On Tuesday I wrote briefly about how I go into work mode when I sit here:
This is my go-to spot when I can’t get my brain in gear to do any work at home. Which is often. But as soon as I sit here (which is where I am right now) – BAM, work happens. Writing, usually. There’s no internet, which helps, but even if there were, I know I’d still find it easier to get shit done.
Technically, I do have a designated work space at home. I have a gigantic desk (ahem, dining table), but somehow it’s so much harder to get work done there. Probably because I don’t JUST do work when I’m sat there. Big mistake, Marston. I guess my brain now associates that space with fucking around. It will be hard to break that habit. But maybe I don’t need to, since I can just come here.
If you, like me, struggle to get your shit together and start work when you’re at home, I highly suggest going somewhere else to work. Here are a few tips:
Go Somewhere Without Internet
This isn’t 100% necessary – but I do recommend not ever logging on to the internet in the place you go. If you have to request a password and type it in before you can get on the internet, that’s cool. Just don’t ever do that. It’s a barrier to entry that means you can’t just hop online like you do at home. But if you do it once, you’ll do it again. So don’t do it in the first place, okay? If you connect to the net, you’re doomed to three hours of Facebook + zero work.
Save Your Internet Jobs for Later
Obviously there are some tasks you NEED the internet for – answering emails, publishing blog posts and shit like that. In my experience, it’s better to save those jobs for later. Once I’ve spent some time in my work zone getting shit done, I find it so much easier to do the little internety jobs when I get home. I’m already feeling productive, which naturally makes me more inclined to do more work, and I also don’t have that lingering ‘there’s more important things I should be doing’ feeling that arises when I haven’t yet done my ‘real’ work; this leads to me fucking around because ‘I can’t do this work until I’ve done that work’. UGH.
Plan What You’re Going to Do Before You Leave
This is crucial. You need to know what work you plan to do before you sit down, otherwise you may find yourself twiddling your thumbs, staring into space, or looking up Facebook on your phone. Also, perhaps even more importantly, you need to plan what you’re going to do in case there IS something you need the internet for. You can grab anything you need from the web before you head out the door. But only if you know what it is you need. Working on some client work? Have your research notes ready before you leave.

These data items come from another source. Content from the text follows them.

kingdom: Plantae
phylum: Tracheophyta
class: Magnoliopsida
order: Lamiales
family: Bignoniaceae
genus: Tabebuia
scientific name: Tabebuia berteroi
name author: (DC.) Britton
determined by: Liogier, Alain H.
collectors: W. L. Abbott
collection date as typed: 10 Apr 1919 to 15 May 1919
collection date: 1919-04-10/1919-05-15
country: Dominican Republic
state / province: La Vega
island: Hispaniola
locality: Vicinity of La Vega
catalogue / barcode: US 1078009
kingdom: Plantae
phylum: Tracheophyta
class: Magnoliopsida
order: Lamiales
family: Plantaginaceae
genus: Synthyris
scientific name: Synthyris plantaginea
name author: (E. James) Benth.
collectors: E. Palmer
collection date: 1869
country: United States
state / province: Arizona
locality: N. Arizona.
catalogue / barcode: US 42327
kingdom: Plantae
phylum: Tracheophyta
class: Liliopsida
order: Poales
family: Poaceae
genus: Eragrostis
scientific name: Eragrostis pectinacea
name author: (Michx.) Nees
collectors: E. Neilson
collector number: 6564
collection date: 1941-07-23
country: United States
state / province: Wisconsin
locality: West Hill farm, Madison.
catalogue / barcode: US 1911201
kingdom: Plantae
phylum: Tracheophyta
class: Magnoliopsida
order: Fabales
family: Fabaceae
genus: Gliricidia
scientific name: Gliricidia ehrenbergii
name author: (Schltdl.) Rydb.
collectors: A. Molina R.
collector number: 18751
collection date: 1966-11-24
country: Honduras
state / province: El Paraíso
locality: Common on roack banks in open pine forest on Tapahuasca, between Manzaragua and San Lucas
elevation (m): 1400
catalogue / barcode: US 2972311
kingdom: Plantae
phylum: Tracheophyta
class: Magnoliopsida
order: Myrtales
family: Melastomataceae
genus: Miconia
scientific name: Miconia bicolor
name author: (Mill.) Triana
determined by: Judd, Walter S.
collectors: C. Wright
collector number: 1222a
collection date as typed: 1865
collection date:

Find a Place You Like and Stick to It
I’m incredibly lucky to have this weird unused table getup in a shopping centre a 15 minute walk from my home. I can come here any time of day, and I don’t even have to buy a coffee. You may not be so lucky, but that doesn’t mean you can’t take of advantage of the reason this works: I sit here, something in my brain flips, and I am in work mode. The same thing can happen for you, if you’re consistent. Maybe just getting out of your home will be enough for you, but I’ve found there are a few things I need: a table and a chair, and no internet. Well, I guess those are the only requirements. My laptop helps too, I guess.
Have a Back-Up Place
It’s a good idea to have a few places to work from. Sometimes all these tables are taken and I have to go sit at the Starbucks downstairs. I still manage to get in to work mode pretty easily when I go there, but I don’t like it as much. (I have to buy coffee for starters.) Maybe your favourite cafe will be closed for renovations, or only opens on certain days. Or maybe you just get bored of sitting in the same place day in, day out. You need to know what you’ll do if you arrive at your chosen place and for whatever reason can’t use it.
And, well, that’s really all there is to it. And, as a bonus, if you separate your home and work space, you’ll be able to relax properly when you’re at home, instead of constantly feeling like you have to work. Plus you’ll leave the house every day, which can be something of a rarity for freelancers.